Texte fourni:
Un duo charmant, Tobias Feldmann au violon et Boris Kusnezow au piano, ont réchauffé le coeur des mélomanes par une soirée glaciale à Sidi Bou Saïd.
Par Anouar Hnaïne
Il faut croire que l'Institut Goethe voit et pointe quelques convergences entre l'art de la peinture et celui de la musique. Aussi, avec l'organisation majestueuse de l'exposition ''Klee, Macke et Moilliet, Tunis 2014'' au Musée du bardo, il enrichit cette exposition, qui rencontre un succès phénoménal, par un concert de musique, disons un modeste concert, entendu dans le sens du nombre de musiciens.
Pas de matière orchestrale donc, mais un duo charmant, jeune et dynamique qui joue principalement de la musique de chambre : Tobias Feldmann au violon et Boris Kusnezow au piano.

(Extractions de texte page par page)
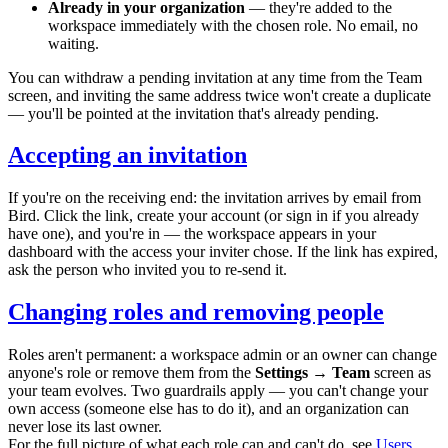
Already in your organization
— they're added to the
workspace immediately with the chosen role. No email, no
waiting.
You can withdraw a pending invitation at any time from the Team
screen, and inviting the same address twice won't create a duplicate
— you'll be pointed at the invitation that's already pending.
Accepting an invitation
If you're on the receiving end: the invitation arrives by email from
Bird. Click the link, create your account (or sign in if you already
have one), and you're in — the workspace appears in your
dashboard with the access your inviter chose. If the link has expired,
ask the person who invited you to re-send it.
Changing roles and removing people
Roles aren't permanent: a workspace admin or an owner can change
anyone's role or remove them from the
Settings → Team
screen as
your team evolves. Two guardrails apply — you can't change your
own access (someone else has to do it), and an organization can
never lose its last owner.
For the full picture of what each role can and can't do, see
Users,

Travail demandé: Que devient le passage de l'article sur le concert allant de « Pas de matière » à « Kusnezow au piano. » inclus si l'on rebaptise « duo » en « tandem » ? Les données n'ont aucun rapport avec l'article.

Exercice corrigé:
Pas de matière orchestrale donc, mais un tandem charmant, jeune et dynamique qui joue principalement de la musique de chambre : Tobias Feldmann au violon et Boris Kusnezow au piano.